───── Selected extract

Interesting comments on the mandorla in iconography.

Quote:
Syriac Contributions to Italio-Byzantine Art

Fr. Dale Johnson

Often Syriac culture is undervalued for its wealth of contributions to the Byzantine world. The dominance of Greek culture has often swallowed up creative contributions of the Syriac world and claimed it for themselves. The Gospel of Rabbula is a primary example of primal creativity that has affected western art for centuries. Even in later Syriac iconography where cross fertilization of ideas merge, Syriac artists continue to make original contributions.

The Syriac vision of the Ascension of Jesus taken up into heaven is the earliest example illustrating Jesus in a mandorla on a chariot. In Syriac liturgy Ezekiel 1 is read on Ascension Sunday. The image of Ezekiel being taken up into heaven in a chariot is figuratively fused with the ascending Jesus. A mandorla is the liminal space where two circles overlap. It is a powerful symbol of the psychological and spiritual realm where opposites merge and transformation occurs.

The Rabbula Gospel icon of the Ascension:

In the Rabbula Gospels the mandorla is the almond shaped space where heaven and earth meet and Jesus as prophet is fulfilled and heaven and earth are transformed. The mandorla is the place where dualism disappears and we leave the world of opposites and rest in the heart of Jesus.

Nicholas of Cusa speaks of the coincidence of contradictories or coincidentia oppositorum:


The coincidence of opposites is a certain kind of unity perceived as coincidence, a unity of contrarieties overcoming opposition by convergence without destroying or merely blending the constituent elements. Although in once sense not obliterated, in another the constituent elements shed their multiple, differentiated status. Examples would include the coincidence of rest and motion, past and future, diversity and identity, inequality and equality, and divisibility and simplicity.


... coincidence does not really describe God. Rather it sets forth the way God works, the order of things in relation to God and to each other, and the manner by which humans may approach and abide in God. God is beyond the realm of contradictories. God ... preceded opposites, is undifferentiated, not other, incomparable, and without opposite, precedes distinctions, opposition, contrariety, and contradiction.


H. Lawrence Bond in Nicholas of Cusa: Selected Spiritual Writings, p. 366


The almond shaped space endured for more than a 1000 years in western art emerging in Perugino’s Ascension as late as the 15th century.


The Mandorla, a Vesica Piscis shaped aureola, surrounds the figures of Christ and the Virgin Mary in western Christian art. It is especially used later to frame the figure of Christ in Majesty in early medieval and Romanesque art, as well as Byzantine art of the same periods.

──────────

Based on the text on Syriac contributions to Byzantine art, explain in one to three sentences why Syriac culture has often been undervalued. The listing that comes after this point is not required for the work here.

───── Entries provided

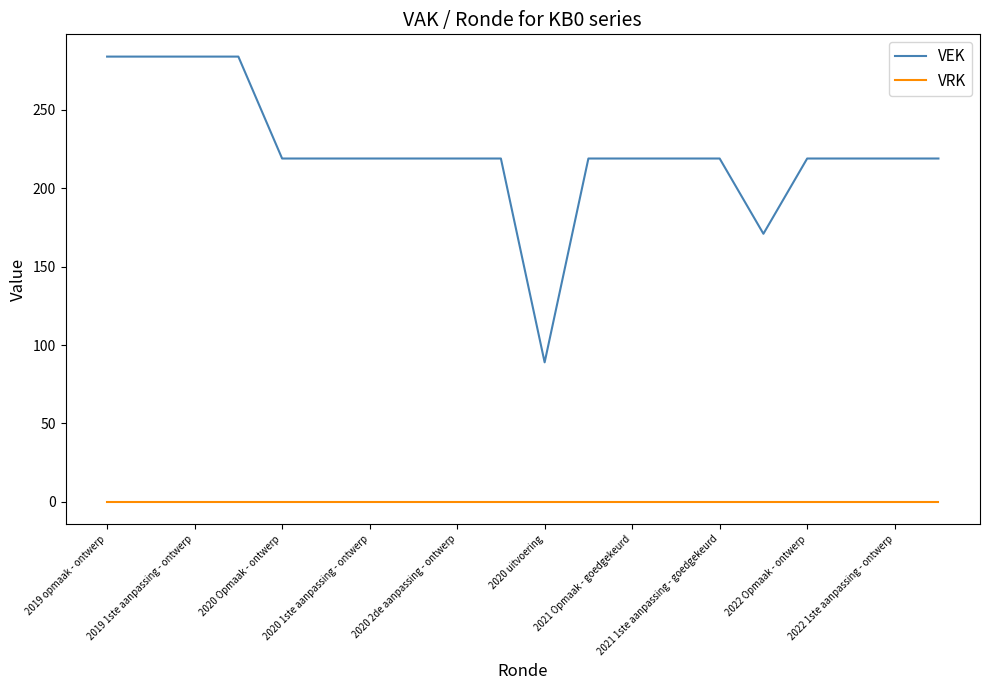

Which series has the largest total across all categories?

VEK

──────────
───── Entries provided

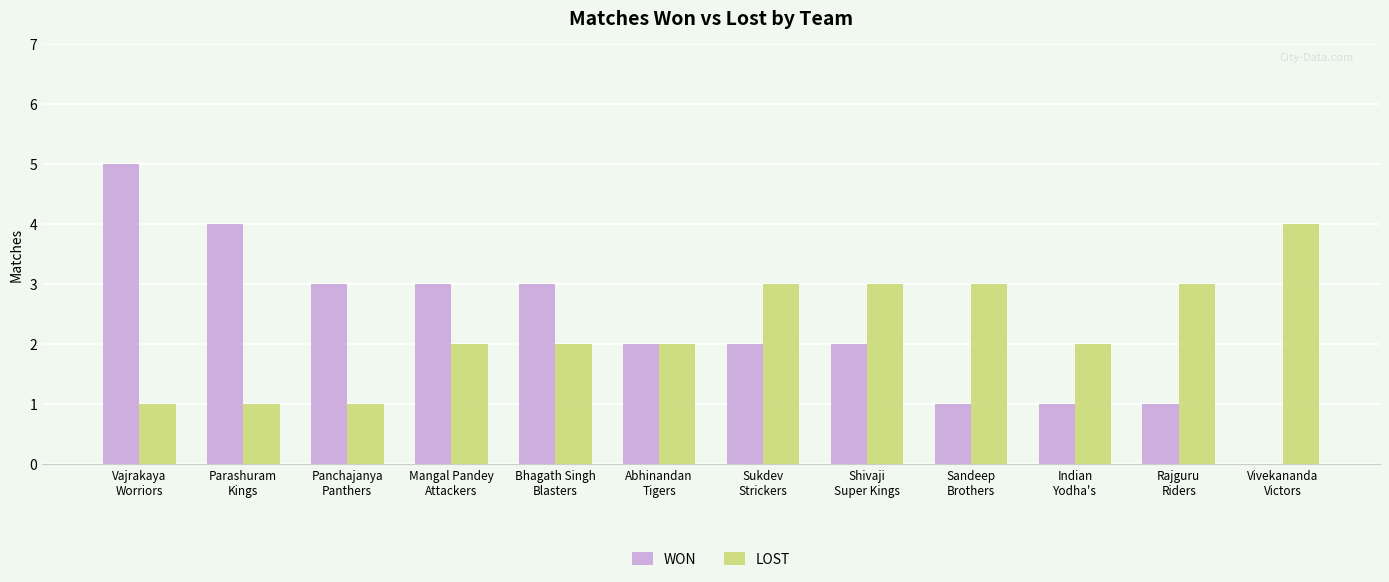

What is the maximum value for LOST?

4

──────────

-- Exercise output --
Syriac culture has often been undervalued because the dominance of Greek culture has swallowed up the creative contributions of the Syriac world and claimed them as its own.